The First Bais HaMikdash was destroyed because of the transgression of the three cardinal sins (idol worship, immorality, and bloodshed). Seventy years later the Second Bais HaMikdash was built, and the Talmud (Yuma 9b) tells us that, although the people learned Torah and did mitzvos, it was destroyed because of sinas chinam – baseless hatred and discord at home and among neighbors and friends – which destroys everything in its path. What is more, we learn that baseless hatred is worse than transgressing the three cardinal sins. This is evidenced by the fact that the first exile only lasted 70 years; today, it is more than 2,000 years since the destruction of the Temple, and we are still in galus.

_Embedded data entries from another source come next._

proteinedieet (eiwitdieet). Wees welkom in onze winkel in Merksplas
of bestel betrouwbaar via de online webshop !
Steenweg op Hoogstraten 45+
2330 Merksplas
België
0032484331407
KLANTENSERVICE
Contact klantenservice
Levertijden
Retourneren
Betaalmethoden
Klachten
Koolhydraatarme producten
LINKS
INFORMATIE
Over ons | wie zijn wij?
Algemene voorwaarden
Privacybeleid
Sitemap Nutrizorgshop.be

What is baseless hatred? Only someone out of his mind would disparage and spurn someone for no reason at all. That was not the situation in that generation. Rather, some small offense became overblown and took on a life of its own. The only appropriate reparation for sinas chinam is ahavas chinam – love with mesiras nefesh and forgiving others, i.e. overlooking slights and extending oneself to live in peace with others. We learn (Rosh Hashanah 17a), “Whoever forgives others, Hashem is forgiving of him.”
The Talmud (Taanis 25b) relates that once during a severe drought, R’ Eliezer recited 24 blessings but he was not answered. R’ Akiva then descended before the Ark and cried, “Our Father, our King, we have no king other than You,” and immediately the skies opened and rain fell. The people began to whisper among themselves that R’ Akiva, a convert and the disciple of R’ Eliezer, was answered, but R’ Eliezer was not. Concerned for the honor of R’ Eliezer, a Heavenly Voice proclaimed: It is not because R’ Akiva is greater than R’ Eliezer. But R’ Akiva is forgiving of others, and R’ Eliezer is not – meaning that R’ Akiva was especially outstanding in this trait.

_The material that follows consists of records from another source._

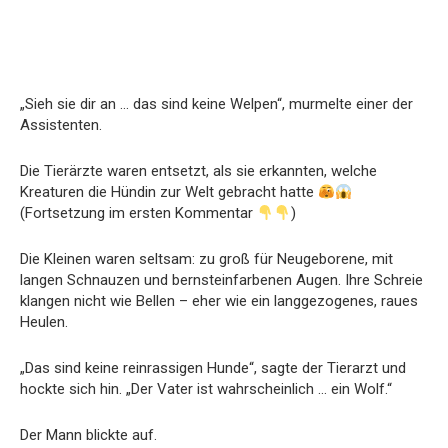
„Sieh sie dir an … das sind keine Welpen“, murmelte einer der
Assistenten.
Die Tierärzte waren entsetzt, als sie erkannten, welche
Kreaturen die Hündin zur Welt gebracht hatte
(Fortsetzung im ersten Kommentar
)
Die Kleinen waren seltsam: zu groß für Neugeborene, mit
langen Schnauzen und bernsteinfarbenen Augen. Ihre Schreie
klangen nicht wie Bellen – eher wie ein langgezogenes, raues
Heulen.
„Das sind keine reinrassigen Hunde“, sagte der Tierarzt und
hockte sich hin. „Der Vater ist wahrscheinlich … ein Wolf.“
Der Mann blickte auf.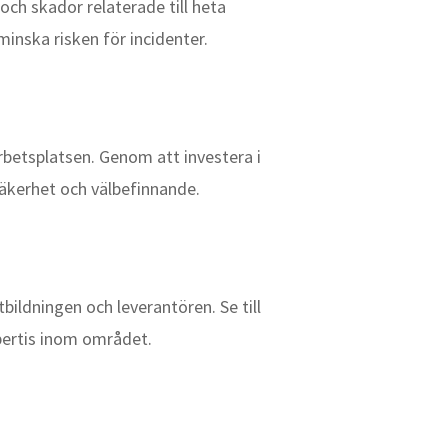
ch skador relaterade till heta
nska risken för incidenter.
rbetsplatsen. Genom att investera i
säkerhet och välbefinnande.
bildningen och leverantören. Se till
xpertis inom området.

This remarkable trait is demonstrated by Yosef’s demeanor toward his brothers throughout his life. Yosef’s brothers threw him into a pit and were considering killing him. They sold him into slavery. Yosef suffered because of the wife of Potifar, and spent twelve years in prison. Despite all the hardships, he bore no grudge against his brothers. When he revealed his identity to them, he sent out all the servants so that his brothers should not be embarrassed before them. He did not reproach or censure them, and assured them that it was divinely ordained that he should be in Egypt so that he could provide sustenance for the people. Even after the death of Yaakov, when the brothers were afraid that Yosef would use this opportunity to retaliate, Yosef once again assured them that he had no grievance against them.

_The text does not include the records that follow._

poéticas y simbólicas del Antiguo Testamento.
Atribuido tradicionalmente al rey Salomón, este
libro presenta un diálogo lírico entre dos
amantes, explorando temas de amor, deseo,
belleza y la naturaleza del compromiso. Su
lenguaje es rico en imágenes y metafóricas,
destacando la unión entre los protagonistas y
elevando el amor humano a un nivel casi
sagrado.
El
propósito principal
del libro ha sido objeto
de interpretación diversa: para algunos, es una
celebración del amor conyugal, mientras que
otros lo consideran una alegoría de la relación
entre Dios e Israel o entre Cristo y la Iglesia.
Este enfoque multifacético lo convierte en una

During a routine exam, the heart of a woman from Bnei Brak stopped beating. All attempts to revive her were to no avail. A death certificate was signed, and the Chevra Kadisha were called.
Suddenly the woman opened her eyes. The people in the room trembled, as the woman began to speak softly. She reported that she was in the olam ha’emes (afterworld), standing before the Heavenly Court. It had been determined that she had indeed observed all the mitzvos, but she had fallen short in two areas, for which she was now being censured. She had fulfilled the mitzvos in a perfunctory manner, and she had not conferred appropriate honor upon certain distinguished individuals.
She related that her father, who had passed away at the age of 90, had been a great tzaddik. At the end of his life he had lost his vision, and when he would prepare to leave, this woman would always take him where he needed to go. He was reluctant to impose upon her, but she would tell him that it was not safe for him to go alone in the streets. He told her that as soon as he left the house he would feel two angels come over to hold him by his arms, and they would lead him where he was going.
When the Heavenly Court ruled that the woman would not go to Gan Eden, her father interceded on her behalf, and said: She is the wife of a talmid chacham, and the mother of children. Give her back her neshamah.
The Heavenly Court listened to his pleas, because of his greatness, and allowed the woman’s neshamah to return to her body. The woman healed from her illness and returned home.
Until the moment the woman stood before the Heavenly Court, she thought she was doing well. But such thinking is fallacious, because man tends not to properly gauge his responsibilities, obligations, and performance.